Women speak because they wish to speak, whereas a man speaks only when driven to speech by something outside himself -- like, for instance, he can't find any clean socks.
A man in the house is worth two in the street.
I love men, even though they're lying, cheating scumbags.
All men are not homeless, but some men are home less than others.
This guy says, 'I'm perfect for you, because I'm a cross between a macho and a sensitive man.'
If you never want to see a man again, say, 'I love you, I want to marry you. I want to have children...' - they leave skid marks.
To attract men, I wear a perfume called 'New Car Interior'.
I never hated a man enough to give him his diamonds back.
Women now have choices. They can be married, not married, have a job, not have a job, be married with children, unmarried with children. Men have the same choice we've always had: work or prison.
I love the lines the men use to get us into bed. 'Please, I'll only put it in for a minute.' What am I, a microwave?
Men can read maps better than women. Cause only the male mind could conceive of one inch equalling a hundred miles.
When I eventually met Mr Right I had no idea that his first name was Always.
My mom said the only reason men are alive is for lawn care and vehicle maintenance.
Men have a much better time of it than women.
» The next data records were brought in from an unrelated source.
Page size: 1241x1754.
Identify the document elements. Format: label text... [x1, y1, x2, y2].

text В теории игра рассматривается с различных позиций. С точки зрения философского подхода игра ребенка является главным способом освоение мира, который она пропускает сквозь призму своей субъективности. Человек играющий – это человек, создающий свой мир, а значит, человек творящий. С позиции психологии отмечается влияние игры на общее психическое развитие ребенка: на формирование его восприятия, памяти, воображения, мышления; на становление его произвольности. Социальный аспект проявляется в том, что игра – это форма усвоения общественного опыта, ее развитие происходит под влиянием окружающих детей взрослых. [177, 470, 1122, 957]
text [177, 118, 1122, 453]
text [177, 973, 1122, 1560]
For one thing, they marry later, for another thing, they die earlier.
Men are simple things. They can survive a whole weekend with only three things: beer, boxer shorts and batteries for the remote control.
See, the problem is that God gives men a brain and a penis, and only enough blood to run one at a time.
Perfect numbers like perfect men are very rare.
A succesful man is one who makes more money than his wife can spend. A succesful woman is one who can find such a man.